Em 1998, ao assinar o acordo com a União, o Estado ficou obrigado a pagar cerca de R$ 9 bilhões (equivalente a R$ 61 bilhões em valores corrigidos) em 30 anos, com juros anuais de 6% e correção pelo IGP-DI. Com o passar do tempo, o indexador cresceu além do esperado, e o passivo se multiplicou. Em renegociação recente, o governo conseguiu revisar as regras do contrato, mas, mesmo assim, em dezembro de 2020, depois de ter repassado mais de R$ 30 bilhões à União, o Estado ainda devia R$ 69,1 bilhões aos cofres federais. Por conta disso, há setores que questionam o pagamento e exigem auditoria da dívida.
Com a liminar no STF, quanto se deixou de pagar à União?
A liminar autorizando a suspensão dos pagamentos está em vigência desde julho de 2017. O pedido de suspensão foi feito pela Procuradoria-Geral do Estado, alegando impossibilidade financeira de manter os repasses. O fôlego ao caixa foi de R$ 1 bilhão em 2017, R$ 3,2 bilhões em 2018, R$ 3,45 bilhões em 2019 e, em 2020, de R$ 3,47 bilhões, somando R$ 11,1 bilhões. O valor não será perdoado pela União. No futuro, terá de ser pago com juros e correção.
Quantos contratos são?
São 28 contratos de empréstimos, sendo 20 de financiamentos nacionais (dívida interna) e oito de operações internacionais (dívida externa). Entre os contratos nacionais, está a dívida com a União, que assumiu parte dos débitos do Estado em 1998 e representa 84,9% do total do passivo público. Em dezembro de 2020, o saldo devedor equivalia a quase o dobro da receita corrente líquida do Estado no ano (isto é, toda a arrecadação em tributos, descontadas as transferências legais).
Durante a pandemia, o governo federal sancionou uma lei permitindo que os Estados parassem de pagar suas dívidas. Isso não beneficiou em nada o RS?

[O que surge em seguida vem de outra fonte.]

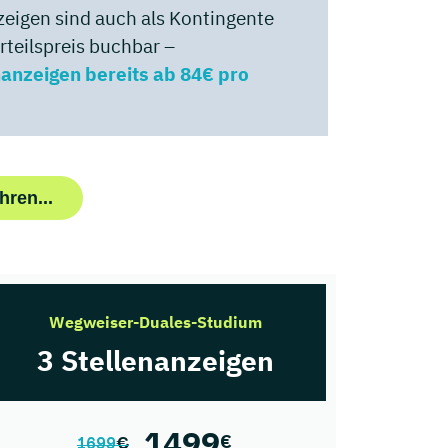
zeigen sind auch als Kontingente
teilspreis buchbar –
nanzeigen bereits ab 84€
pro
hren...
Wegweiser-Duales-Studium
3 Stellenanzeigen
1499
€
1699
€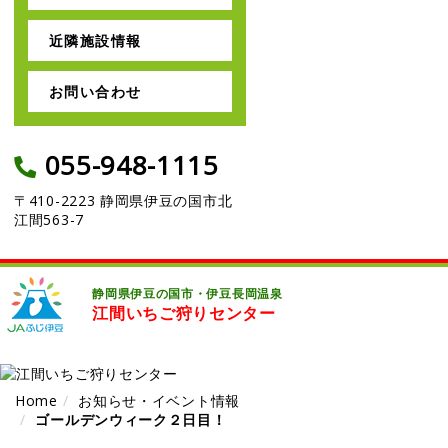
近隣施設情報
お問い合わせ
055-948-1115
〒410-2223 静岡県伊豆の国市北
江間563-7
静岡県伊豆の国市・伊豆長岡温泉
江間いちご狩りセンター
Home
お知らせ・イベント情報
ゴールデンウィーク２日目！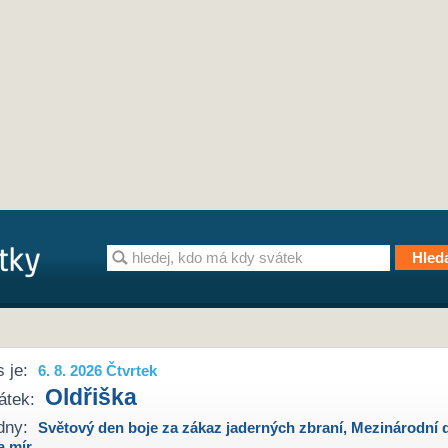
 je:
6. 8. 2026 Čtvrtek
Oldřiška
átek:
dny:
Světový den boje za zákaz jaderných zbraní
,
Mezinárodní 
a mír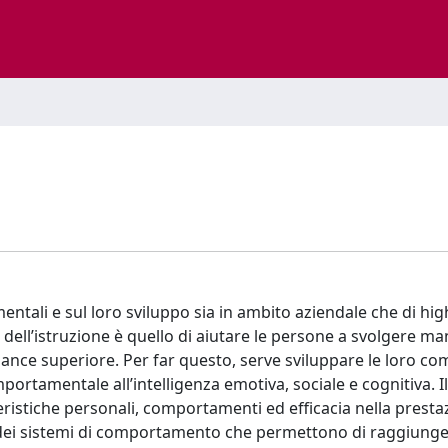
tali e sul loro sviluppo sia in ambito aziendale che di hig
ell’istruzione è quello di aiutare le persone a svolgere ma
ance superiore. Per far questo, serve sviluppare le loro c
ortamentale all’intelligenza emotiva, sociale e cognitiva. 
eristiche personali, comportamenti ed efficacia nella presta
i, dei sistemi di comportamento che permettono di raggiung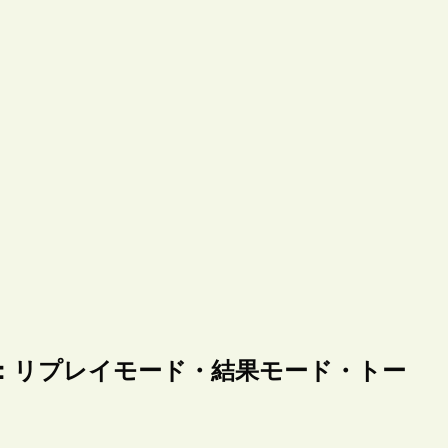
：リプレイモード・結果モード・トー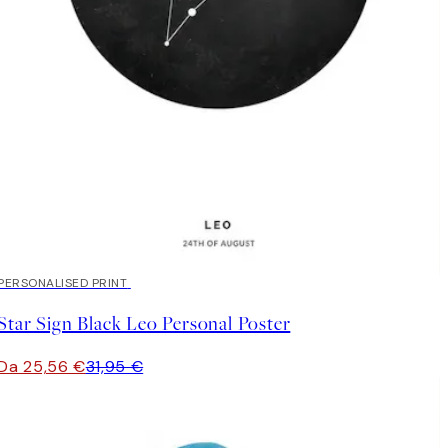
20%*
PERSONALISED PRINT
Star Sign Black Leo Personal Poster
Da 25,56 €
31,95 €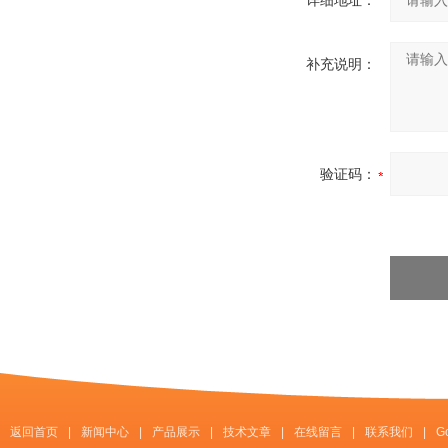
详细地址：
补充说明：
验证码：
返回首页
|
新闻中心
|
产品展示
|
技术文章
|
在线留言
|
联系我们
|
G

Com a sanção da Lei Complementar nº 173, que criou o Programa Federativo de Enfrentamento ao Coronavírus, os governos estaduais foram autorizados a negociar a suspensão do pagamento de dívidas federais. Isso não afetou o passivo com a União, que já estava paralisado devido à liminar, mas auxiliou a Fazenda em outra frente: permitiu a interrupção do pagamento de empréstimos internos com o BNDES na ordem de R$ 78,4 milhões. A quantia é insignificante diante do todo, mas ajudou a melhorar o fluxo de caixa e foi mais um fator que contribuiu para a melhora da situação financeira.